The fastest way to ingest documents is using the add_documents method. Parallelization is enabled by default with optimized settings (6 workers).

from semantica.vector_store import VectorStore
import time

store = VectorStore(
    backend="faiss",
    dimension=768,
)

documents = [f"This is document number {i} with some content." for i in range(1000)]
metadata = [{"source": "generated", "id": i} for i in range(1000)]

start_time = time.time()
ids = store.add_documents(
    documents=documents,
    metadata=metadata,
    batch_size=64,
    parallel=True,
)
print(f"Ingested {len(ids)} documents in {time.time() - start_time:.2f}s")

📊 Performance Comparison

Old Method (Sequential Loop)

Slower due to sequential processing and overhead per single item.

for doc in documents:
    emb = embedder.generate(doc)
    store.store_vectors([emb], [{"text": doc}])

New Method (Parallel Batching)

Significantly faster (3x-10x) by utilizing thread pools and batch operations.

store.add_documents(documents, parallel=True)

🛠 Configuration & Tuning

max_workers

Controls the number of concurrent threads used for embedding generation. - Default: 6 (Optimized for most systems) - Recommendation: You generally don't need to change this. If you have very high core counts or specific throughput needs, you can override it.

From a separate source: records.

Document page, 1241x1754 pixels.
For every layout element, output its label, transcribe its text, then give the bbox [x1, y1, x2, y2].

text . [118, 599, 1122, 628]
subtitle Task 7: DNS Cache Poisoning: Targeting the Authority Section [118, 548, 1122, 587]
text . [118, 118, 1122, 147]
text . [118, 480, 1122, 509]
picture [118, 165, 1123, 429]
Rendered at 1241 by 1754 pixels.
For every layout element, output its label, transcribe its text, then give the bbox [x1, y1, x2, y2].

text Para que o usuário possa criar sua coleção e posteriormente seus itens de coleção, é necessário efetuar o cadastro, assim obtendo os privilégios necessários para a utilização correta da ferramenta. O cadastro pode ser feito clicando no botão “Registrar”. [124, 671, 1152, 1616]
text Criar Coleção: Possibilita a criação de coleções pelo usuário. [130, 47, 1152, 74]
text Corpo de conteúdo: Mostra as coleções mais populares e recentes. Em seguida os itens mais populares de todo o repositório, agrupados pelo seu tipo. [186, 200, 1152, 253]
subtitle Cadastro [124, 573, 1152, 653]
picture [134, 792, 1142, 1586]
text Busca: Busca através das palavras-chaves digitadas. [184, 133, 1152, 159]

store = VectorStore(max_workers=16)

batch_size

Controls how many documents are processed in a single chunk. - Default: 32 - Recommendation: - Local Models: 32-64 usually works well. - API Models (OpenAI, etc.): Larger batches (e.g., 100-200) can reduce network latency overhead.

store.add_documents(documents, batch_size=100)

🧩 Advanced: Manual Batch Embedding

If you need the embeddings without storing them immediately, use embed_batch.

vectors = store.embed_batch(
    texts=documents[:100],
)

print(f"Generated {len(vectors)} vectors")

⚠️ Best Practices

  1. Metadata Consistency: Ensure your metadata list has the same length as your documents list.
  2. Error Handling: The add_documents method will propagate exceptions if embedding fails. Ensure your data is clean.
  3. Memory Usage: Very large batch_size combined with high max_workers can increase memory usage. Monitor your system resources.